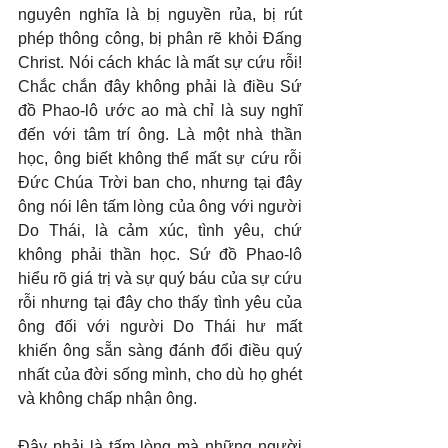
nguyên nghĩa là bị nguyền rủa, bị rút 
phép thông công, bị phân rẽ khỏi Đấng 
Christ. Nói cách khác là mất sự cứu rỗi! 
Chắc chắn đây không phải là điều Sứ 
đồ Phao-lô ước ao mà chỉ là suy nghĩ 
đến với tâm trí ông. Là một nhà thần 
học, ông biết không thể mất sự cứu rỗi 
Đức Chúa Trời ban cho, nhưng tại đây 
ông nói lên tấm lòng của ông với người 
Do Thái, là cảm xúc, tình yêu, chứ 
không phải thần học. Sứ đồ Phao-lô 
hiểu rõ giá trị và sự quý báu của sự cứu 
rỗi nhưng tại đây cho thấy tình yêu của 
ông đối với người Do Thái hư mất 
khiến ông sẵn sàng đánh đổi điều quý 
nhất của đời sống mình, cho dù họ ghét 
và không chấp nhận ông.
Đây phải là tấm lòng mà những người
○ ○ ○ ○
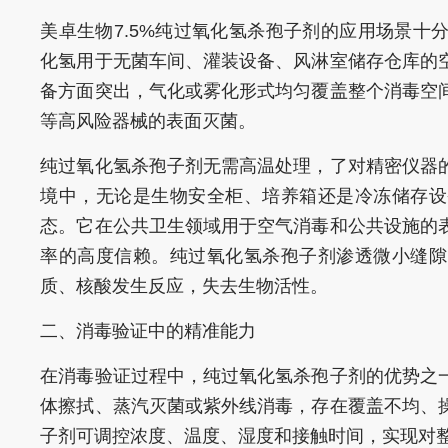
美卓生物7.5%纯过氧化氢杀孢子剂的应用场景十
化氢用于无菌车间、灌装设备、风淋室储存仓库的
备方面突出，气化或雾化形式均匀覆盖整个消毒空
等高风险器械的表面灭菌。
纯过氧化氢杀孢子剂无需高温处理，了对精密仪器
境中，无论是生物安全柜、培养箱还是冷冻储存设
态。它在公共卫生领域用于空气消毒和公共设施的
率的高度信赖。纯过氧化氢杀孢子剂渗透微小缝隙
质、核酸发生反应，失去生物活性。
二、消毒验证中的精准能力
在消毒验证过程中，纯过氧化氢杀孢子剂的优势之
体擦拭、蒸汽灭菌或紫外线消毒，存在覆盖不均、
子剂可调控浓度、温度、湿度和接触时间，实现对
○ ○ ○ ○
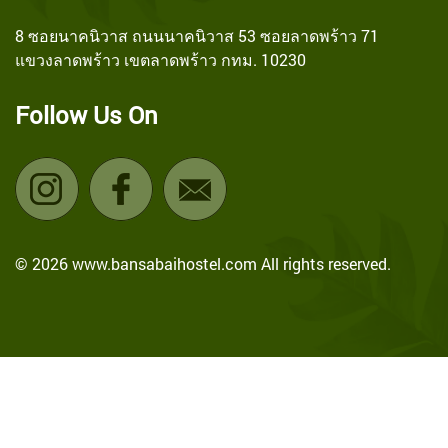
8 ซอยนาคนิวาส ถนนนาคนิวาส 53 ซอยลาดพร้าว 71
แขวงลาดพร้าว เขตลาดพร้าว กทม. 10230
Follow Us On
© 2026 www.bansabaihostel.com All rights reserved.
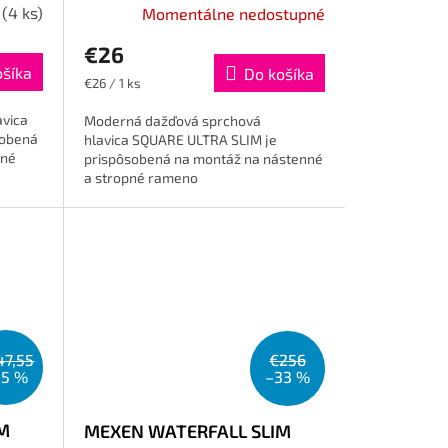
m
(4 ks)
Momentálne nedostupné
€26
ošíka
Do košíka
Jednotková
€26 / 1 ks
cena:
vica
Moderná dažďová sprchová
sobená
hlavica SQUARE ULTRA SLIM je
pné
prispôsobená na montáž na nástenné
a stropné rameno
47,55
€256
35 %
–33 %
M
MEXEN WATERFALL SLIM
○ ○ ○ ○
▸ **Problem**
Rewrite everything from the line containing "美卓生物7.5%纯过氧化氢杀孢子剂的应用场景十" down to the line containing "子剂可调控浓度、温度、湿度和接触时间，实现对" in the listing, substituting "过氧化氢消毒剂" for each occurrence of "纯过氧化氢杀孢子剂" and leaving all other text unchanged.

▸ **Completed exercise**
美卓生物7.5%过氧化氢消毒剂的应用场景十
化氢用于无菌车间、灌装设备、风淋室储存仓库的
备方面突出，气化或雾化形式均匀覆盖整个消毒空
等高风险器械的表面灭菌。
过氧化氢消毒剂无需高温处理，了对精密仪器
境中，无论是生物安全柜、培养箱还是冷冻储存设
态。它在公共卫生领域用于空气消毒和公共设施的
率的高度信赖。过氧化氢消毒剂渗透微小缝隙
质、核酸发生反应，失去生物活性。
二、消毒验证中的精准能力
在消毒验证过程中，过氧化氢消毒剂的优势之
体擦拭、蒸汽灭菌或紫外线消毒，存在覆盖不均、
子剂可调控浓度、温度、湿度和接触时间，实现对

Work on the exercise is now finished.